» Task details
Output the listing word for word, minus images.

» Records
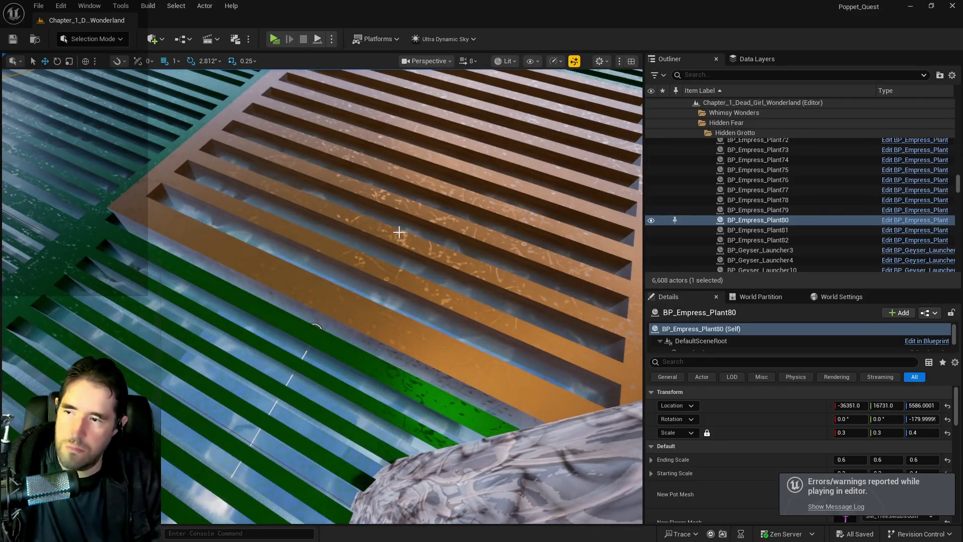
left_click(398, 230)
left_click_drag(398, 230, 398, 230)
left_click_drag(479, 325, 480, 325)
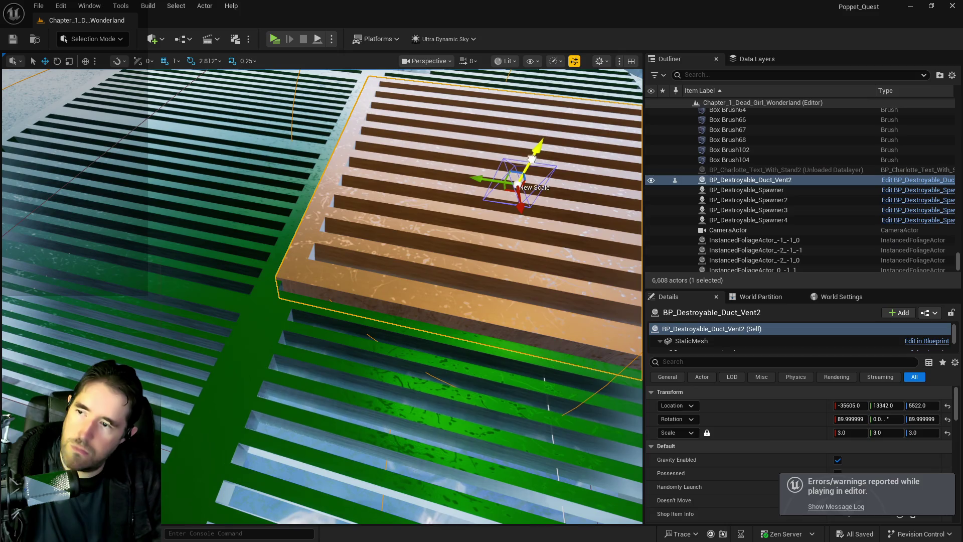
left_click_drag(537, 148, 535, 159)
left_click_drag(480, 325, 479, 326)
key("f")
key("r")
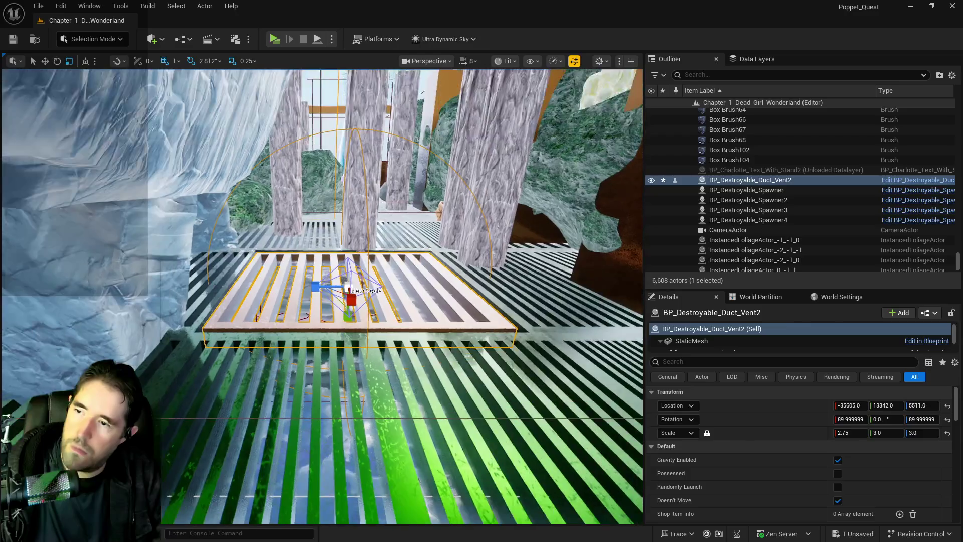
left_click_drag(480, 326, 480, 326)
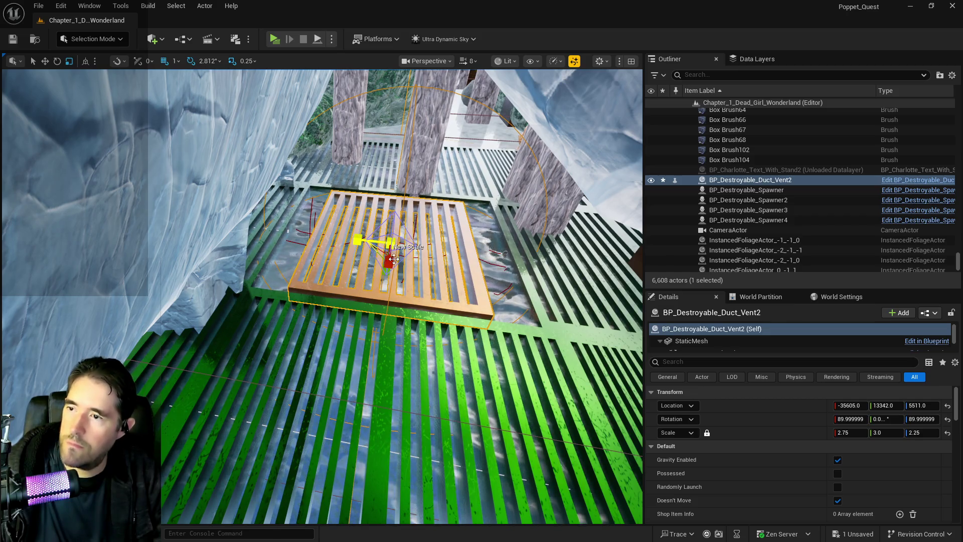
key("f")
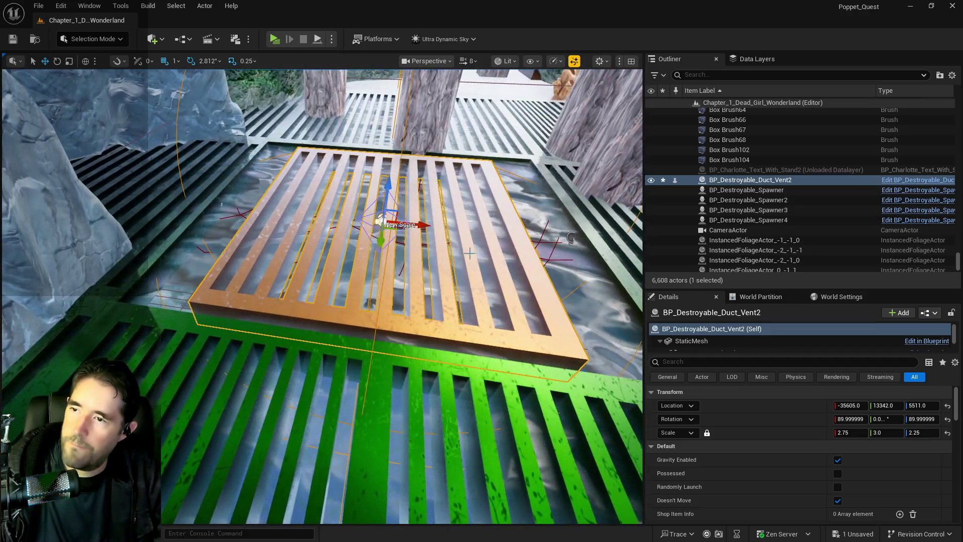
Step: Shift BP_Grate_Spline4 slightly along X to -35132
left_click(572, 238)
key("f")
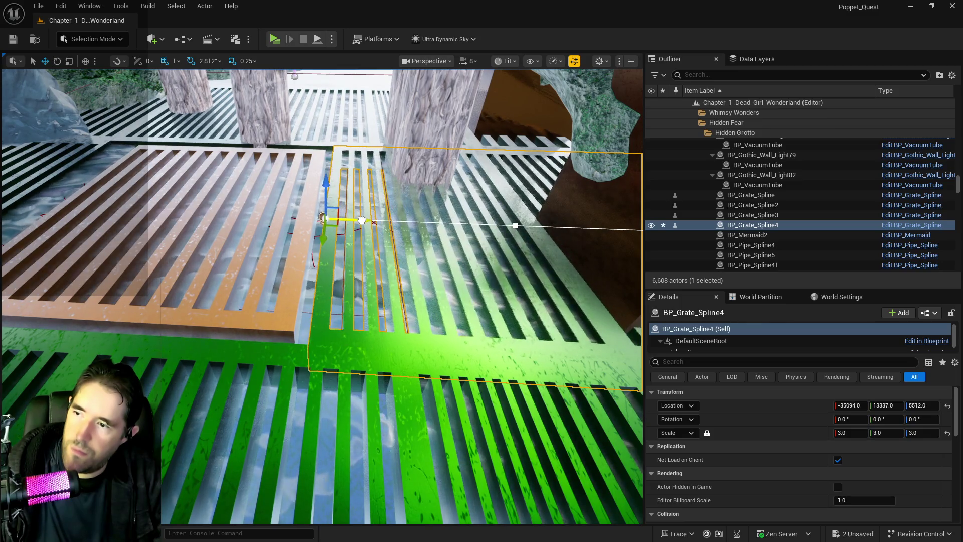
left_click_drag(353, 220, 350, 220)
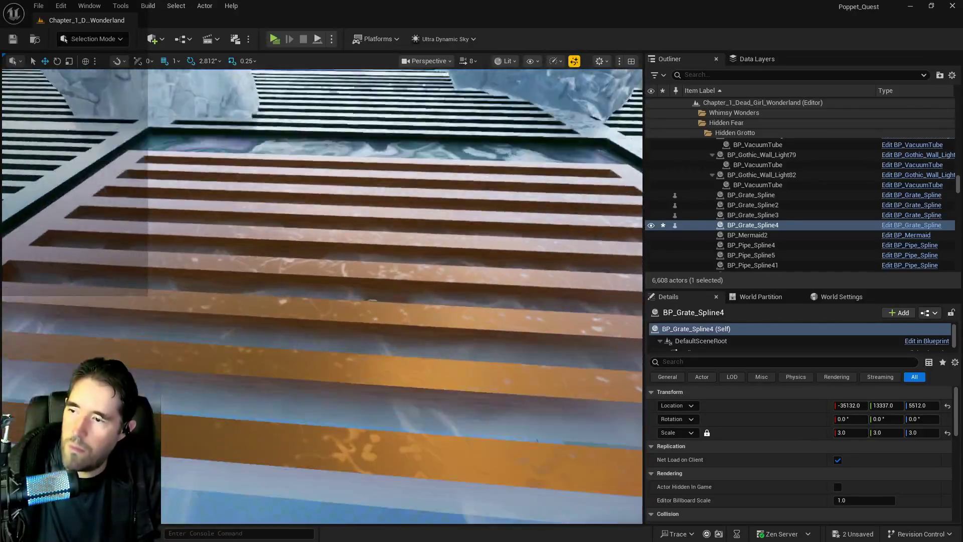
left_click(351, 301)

» Exercise answer
left_click(398, 230)
left_click_drag(398, 230, 398, 230)
left_click_drag(479, 325, 480, 325)
left_click_drag(537, 148, 535, 159)
left_click_drag(480, 325, 479, 326)
key("f")
key("r")
left_click_drag(480, 326, 480, 326)
key("f")
Step: Shift BP_Grate_Spline4 slightly along X to -35132
left_click(572, 238)
key("f")
left_click_drag(353, 220, 350, 220)
left_click(351, 301)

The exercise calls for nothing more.